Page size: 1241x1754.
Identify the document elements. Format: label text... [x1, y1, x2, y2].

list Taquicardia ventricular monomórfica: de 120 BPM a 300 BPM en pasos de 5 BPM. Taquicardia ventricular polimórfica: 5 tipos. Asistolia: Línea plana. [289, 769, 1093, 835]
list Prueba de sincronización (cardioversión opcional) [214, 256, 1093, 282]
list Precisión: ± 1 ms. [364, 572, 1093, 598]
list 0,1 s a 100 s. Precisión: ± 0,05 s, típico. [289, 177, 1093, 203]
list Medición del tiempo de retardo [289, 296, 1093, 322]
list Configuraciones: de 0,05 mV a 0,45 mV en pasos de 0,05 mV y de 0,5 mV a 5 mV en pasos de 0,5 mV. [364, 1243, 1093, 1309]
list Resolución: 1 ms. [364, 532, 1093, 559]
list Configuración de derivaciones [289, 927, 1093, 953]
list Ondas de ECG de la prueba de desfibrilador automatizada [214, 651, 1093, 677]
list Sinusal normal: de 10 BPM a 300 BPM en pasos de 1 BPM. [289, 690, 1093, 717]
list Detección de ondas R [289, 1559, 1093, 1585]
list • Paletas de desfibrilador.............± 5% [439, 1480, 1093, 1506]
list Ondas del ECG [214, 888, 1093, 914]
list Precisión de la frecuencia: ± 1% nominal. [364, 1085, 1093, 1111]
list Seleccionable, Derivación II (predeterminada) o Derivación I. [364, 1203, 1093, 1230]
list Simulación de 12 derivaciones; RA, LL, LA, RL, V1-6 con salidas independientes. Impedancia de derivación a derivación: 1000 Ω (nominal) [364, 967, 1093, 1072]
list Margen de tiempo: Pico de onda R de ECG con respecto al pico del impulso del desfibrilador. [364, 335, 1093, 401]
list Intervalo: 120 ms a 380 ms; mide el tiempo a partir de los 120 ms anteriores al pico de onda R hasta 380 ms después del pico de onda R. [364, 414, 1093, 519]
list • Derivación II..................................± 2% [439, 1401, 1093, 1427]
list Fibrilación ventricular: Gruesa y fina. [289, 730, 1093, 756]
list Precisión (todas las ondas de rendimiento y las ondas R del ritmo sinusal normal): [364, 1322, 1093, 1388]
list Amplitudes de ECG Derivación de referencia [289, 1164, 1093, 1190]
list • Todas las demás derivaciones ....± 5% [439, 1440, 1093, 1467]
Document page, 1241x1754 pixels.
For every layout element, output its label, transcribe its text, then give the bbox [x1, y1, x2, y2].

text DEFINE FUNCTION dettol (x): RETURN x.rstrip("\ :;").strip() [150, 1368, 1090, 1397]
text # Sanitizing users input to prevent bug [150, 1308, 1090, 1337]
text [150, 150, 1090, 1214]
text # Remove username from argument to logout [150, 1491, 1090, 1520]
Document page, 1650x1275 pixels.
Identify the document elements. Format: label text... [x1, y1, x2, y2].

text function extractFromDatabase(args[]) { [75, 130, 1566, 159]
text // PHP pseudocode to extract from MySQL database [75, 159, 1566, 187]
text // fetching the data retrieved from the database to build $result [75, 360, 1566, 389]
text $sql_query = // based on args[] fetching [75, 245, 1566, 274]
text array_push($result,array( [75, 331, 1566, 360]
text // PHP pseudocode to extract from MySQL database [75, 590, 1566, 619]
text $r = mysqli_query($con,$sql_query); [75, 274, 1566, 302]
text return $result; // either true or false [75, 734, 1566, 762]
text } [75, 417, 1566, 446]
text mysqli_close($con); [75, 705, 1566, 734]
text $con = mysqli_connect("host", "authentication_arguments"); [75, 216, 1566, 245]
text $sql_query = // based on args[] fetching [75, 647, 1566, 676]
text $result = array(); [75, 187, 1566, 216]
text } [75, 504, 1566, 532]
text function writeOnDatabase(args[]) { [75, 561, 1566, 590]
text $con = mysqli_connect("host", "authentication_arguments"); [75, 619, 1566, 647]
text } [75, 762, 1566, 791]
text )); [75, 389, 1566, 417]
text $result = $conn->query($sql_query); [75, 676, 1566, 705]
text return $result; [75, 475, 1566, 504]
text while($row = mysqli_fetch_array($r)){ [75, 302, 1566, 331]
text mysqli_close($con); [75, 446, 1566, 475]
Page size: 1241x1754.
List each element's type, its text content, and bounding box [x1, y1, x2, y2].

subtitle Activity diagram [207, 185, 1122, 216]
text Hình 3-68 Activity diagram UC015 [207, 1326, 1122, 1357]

□ □ □

What to produce -
Scan the records for lines that hold "diagram", and reproduce each one you find.

Answer to the exercise -
subtitle Activity diagram [207, 185, 1122, 216]
text Hình 3-68 Activity diagram UC015 [207, 1326, 1122, 1357]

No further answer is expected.